According to the Mail on Sunday, the British government is furious with China, accusing it of underreporting its number of cases. The newspaper, which cited unnamed sources, said scientists told UK Prime Minister Boris Johnson that China could have downplayed its number of confirmed coronavirus cases “by a factor of 15 to 40 times.”

Public-health experts have said for months that the actual number of COVID-19 cases globally is probably much higher than the reported case count. Some people don’t experience symptoms, have mild symptoms, or can’t get tested for the virus, so they might not make it in the official counts.

Once the world has recovered from the pandemic, we'll be able to get a full picture of how many people had the disease, how many people died from it, and how many people died because the healthcare system was overloaded with COVID-19 patients.

Some Wuhan residents think the government severely undercounted the city's official death toll

A store employee waits for customers at a re-opened retail street in Wuhan in central China's Hubei province on Monday, March 30, 2020. Shopkeepers in the city at the center of China's virus outbreak were reopening Monday but customers were scarce after authorities lifted more of the anti-virus controls that kept tens of millions of people at home for two months. (AP Photo/Olivia Zhang)

Foto: A store employee waits for customers at a reopened retail street in Wuhan on March 30. Source: Associated Press

Meanwhile, life is slowly returning to normal in Wuhan as the government lifts lockdown restrictions that have been in place on the city's 11 million residents since late January.
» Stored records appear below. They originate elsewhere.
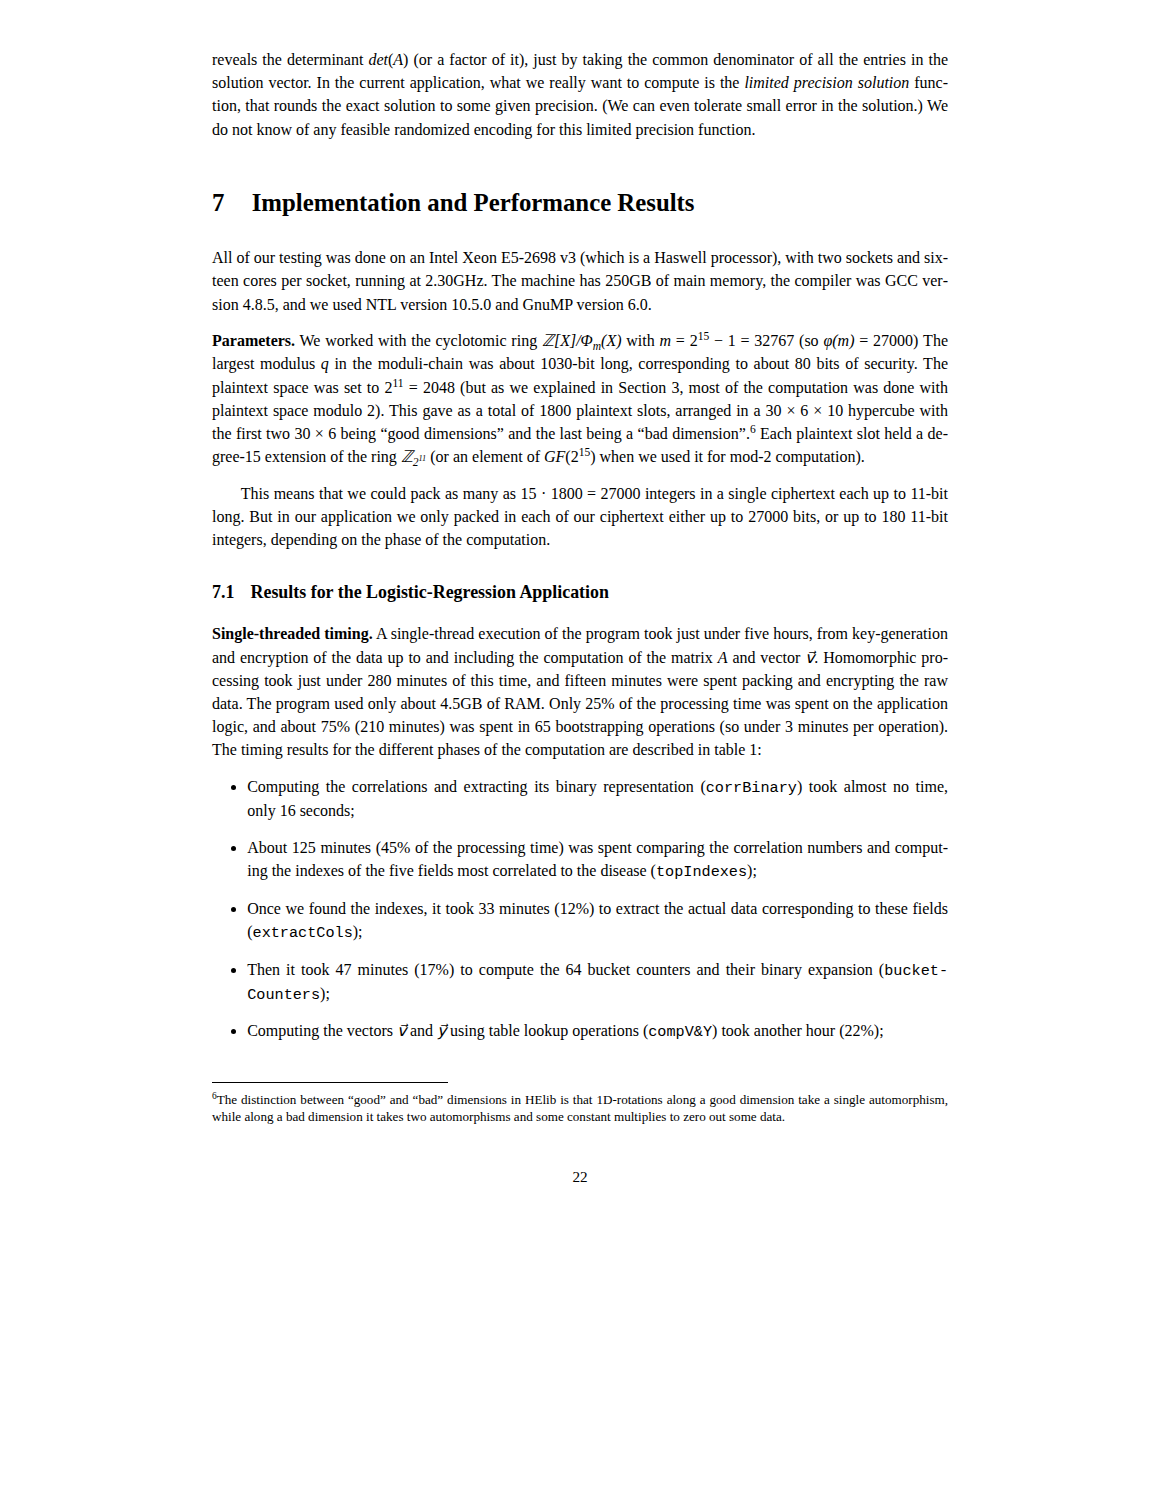reveals the determinant det(A) (or a factor of it), just by taking the common denominator of all the entries in the solution vector. In the current application, what we really want to compute is the limited precision solution function, that rounds the exact solution to some given precision. (We can even tolerate small error in the solution.) We do not know of any feasible randomized encoding for this limited precision function.
7 Implementation and Performance Results
All of our testing was done on an Intel Xeon E5-2698 v3 (which is a Haswell processor), with two sockets and sixteen cores per socket, running at 2.30GHz. The machine has 250GB of main memory, the compiler was GCC version 4.8.5, and we used NTL version 10.5.0 and GnuMP version 6.0.
Parameters. We worked with the cyclotomic ring ℤ[X]/Φm(X) with m = 215 − 1 = 32767 (so φ(m) = 27000) The largest modulus q in the moduli-chain was about 1030-bit long, corresponding to about 80 bits of security. The plaintext space was set to 211 = 2048 (but as we explained in Section 3, most of the computation was done with plaintext space modulo 2). This gave as a total of 1800 plaintext slots, arranged in a 30 × 6 × 10 hypercube with the first two 30 × 6 being “good dimensions” and the last being a “bad dimension”.6 Each plaintext slot held a degree-15 extension of the ring ℤ211 (or an element of GF(215) when we used it for mod-2 computation).
This means that we could pack as many as 15 · 1800 = 27000 integers in a single ciphertext each up to 11-bit long. But in our application we only packed in each of our ciphertext either up to 27000 bits, or up to 180 11-bit integers, depending on the phase of the computation.
7.1 Results for the Logistic-Regression Application
Single-threaded timing. A single-thread execution of the program took just under five hours, from key-generation and encryption of the data up to and including the computation of the matrix A and vector v⃗. Homomorphic processing took just under 280 minutes of this time, and fifteen minutes were spent packing and encrypting the raw data. The program used only about 4.5GB of RAM. Only 25% of the processing time was spent on the application logic, and about 75% (210 minutes) was spent in 65 bootstrapping operations (so under 3 minutes per operation). The timing results for the different phases of the computation are described in table 1:
Computing the correlations and extracting its binary representation (corrBinary) took almost no time, only 16 seconds;
About 125 minutes (45% of the processing time) was spent comparing the correlation numbers and computing the indexes of the five fields most correlated to the disease (topIndexes);
Once we found the indexes, it took 33 minutes (12%) to extract the actual data corresponding to these fields (extractCols);
Then it took 47 minutes (17%) to compute the 64 bucket counters and their binary expansion (bucketCounters);
Computing the vectors v⃗ and y⃗ using table lookup operations (compV&Y) took another hour (22%);
6The distinction between “good” and “bad” dimensions in HElib is that 1D-rotations along a good dimension take a single automorphism, while along a bad dimension it takes two automorphisms and some constant multiplies to zero out some data.
22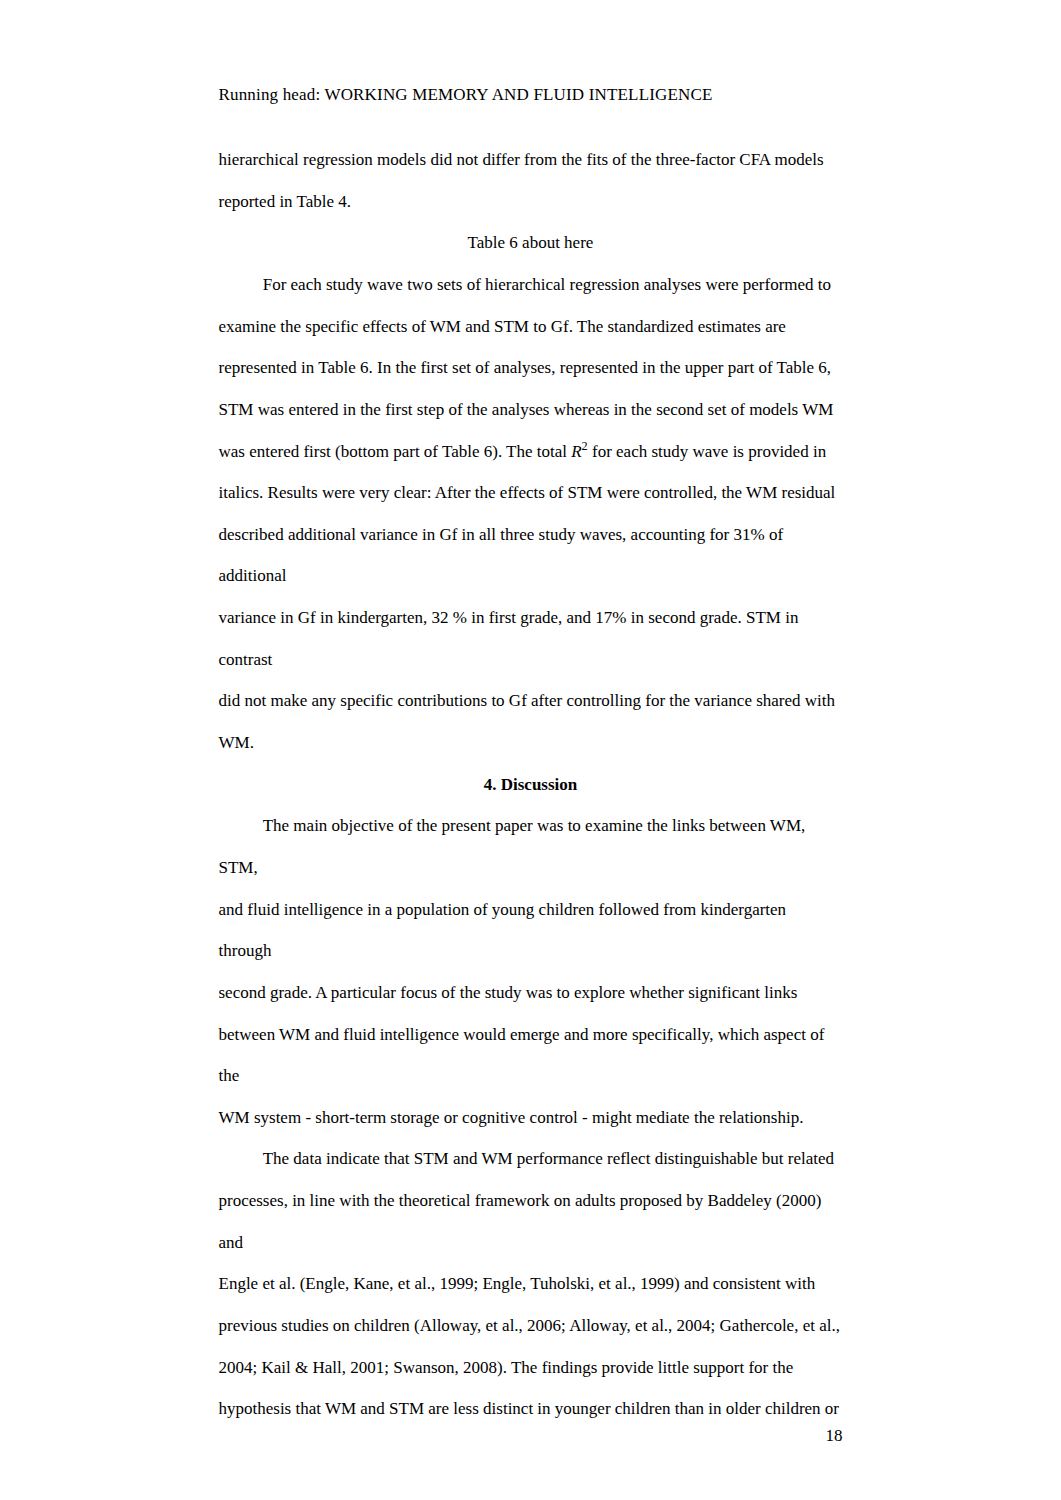Running head: WORKING MEMORY AND FLUID INTELLIGENCE
hierarchical regression models did not differ from the fits of the three-factor CFA models
reported in Table 4.
Table 6 about here
For each study wave two sets of hierarchical regression analyses were performed to
examine the specific effects of WM and STM to Gf. The standardized estimates are
represented in Table 6. In the first set of analyses, represented in the upper part of Table 6,
STM was entered in the first step of the analyses whereas in the second set of models WM
was entered first (bottom part of Table 6). The total R2 for each study wave is provided in
italics. Results were very clear: After the effects of STM were controlled, the WM residual
described additional variance in Gf in all three study waves, accounting for 31% of additional
variance in Gf in kindergarten, 32 % in first grade, and 17% in second grade. STM in contrast
did not make any specific contributions to Gf after controlling for the variance shared with
WM.
4. Discussion
The main objective of the present paper was to examine the links between WM, STM,
and fluid intelligence in a population of young children followed from kindergarten through
second grade. A particular focus of the study was to explore whether significant links
between WM and fluid intelligence would emerge and more specifically, which aspect of the
WM system - short-term storage or cognitive control - might mediate the relationship.
The data indicate that STM and WM performance reflect distinguishable but related
processes, in line with the theoretical framework on adults proposed by Baddeley (2000) and
Engle et al. (Engle, Kane, et al., 1999; Engle, Tuholski, et al., 1999) and consistent with
previous studies on children (Alloway, et al., 2006; Alloway, et al., 2004; Gathercole, et al.,
2004; Kail & Hall, 2001; Swanson, 2008). The findings provide little support for the
hypothesis that WM and STM are less distinct in younger children than in older children or
18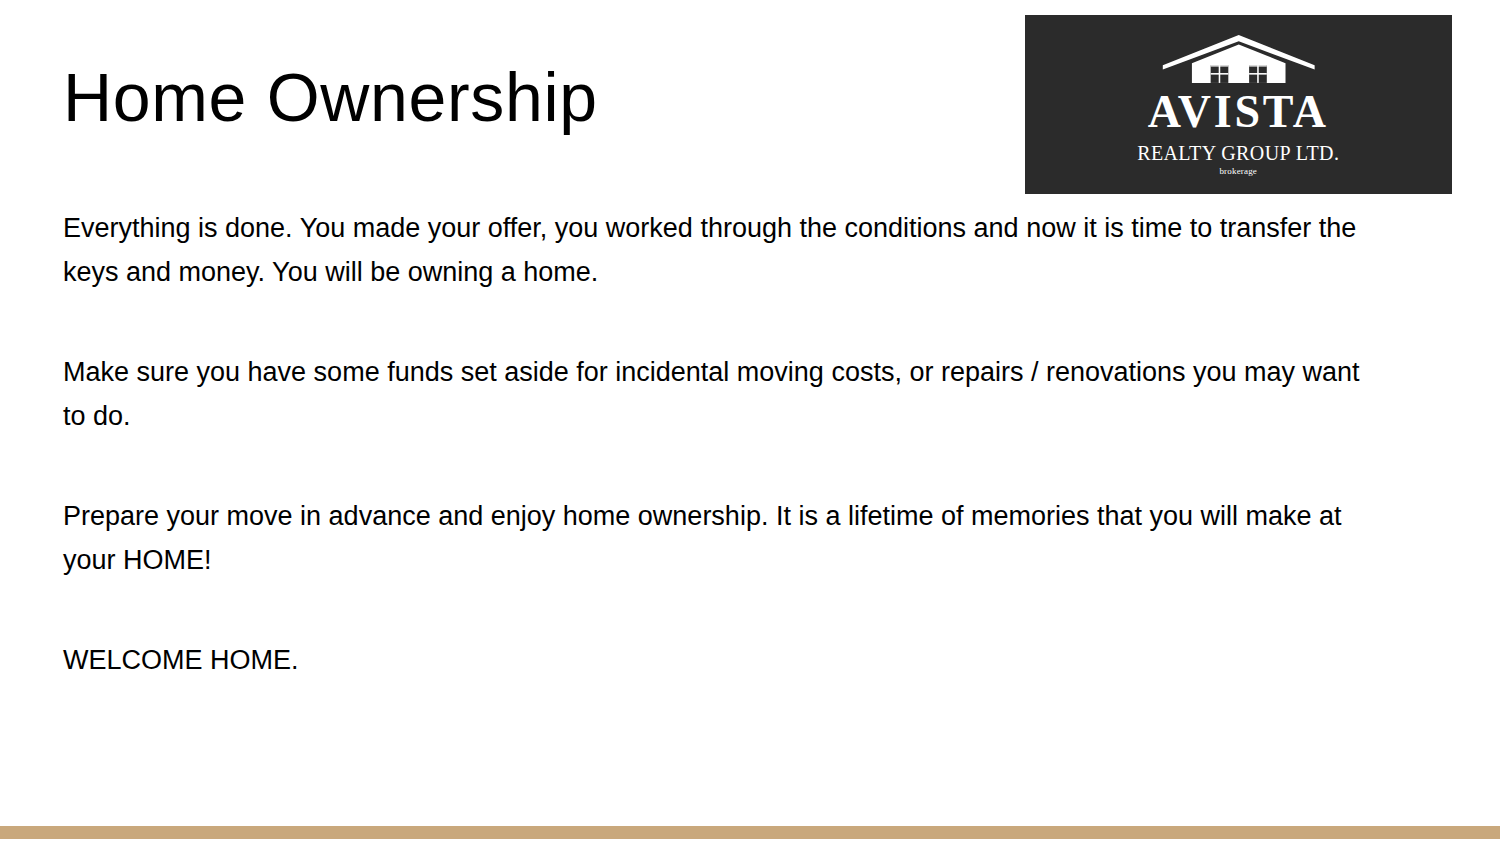AVISTA
REALTY GROUP LTD.
brokerage
Home Ownership
Everything is done. You made your offer, you worked through the conditions and now it is time to transfer the keys and money. You will be owning a home.
Make sure you have some funds set aside for incidental moving costs, or repairs / renovations you may want to do.
Prepare your move in advance and enjoy home ownership. It is a lifetime of memories that you will make at your HOME!
WELCOME HOME.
And now some outlets have reported that the city has seen a recent increase in urn shipments to eight funeral homes in the city, which could be evidence that there are far more deaths from COVID-19 than the city's official death toll of 2,535.

A truck driver in Wuhan delivered about 5,000 urns to a single funeral home over two days last week, according to the South China Morning Post, which cited a Caixin magazine report.

The Caixin report, according to SCMP, "purportedly showed 3,500 urns stacked on the floor of the funeral home."

The official death toll in Wuhan "can't be right ... because the incinerators have been working round-the-clock," one resident, who identified himself by his surname, Zhang, told Radio Free Asia.

"So how can so few people have died?" Zhang asked.

According to RFA, some city residents said on social media that Wuhan's funeral homes were "handing out 3,500 urns every day." RFA's reporting, which could not be independently verified by Insider, said at the current rate, about "42,000 urns would be given out" between March 23 and April 5, when a traditional grave-tending festival begins.

A resident who identified himself by his surname, Mao, also alleged the official death toll was wrong.

"Maybe the authorities are gradually releasing the real figures, intentionally or unintentionally, so that people will gradually come to accept the reality," Mao told RFA.

The official death toll did not include people who were not tested for COVID-19 before they died or those who may have died from preexisting conditions, according to SCMP. It also likely doesn't include people who died of complications not from the novel coronavirus during the outbreak.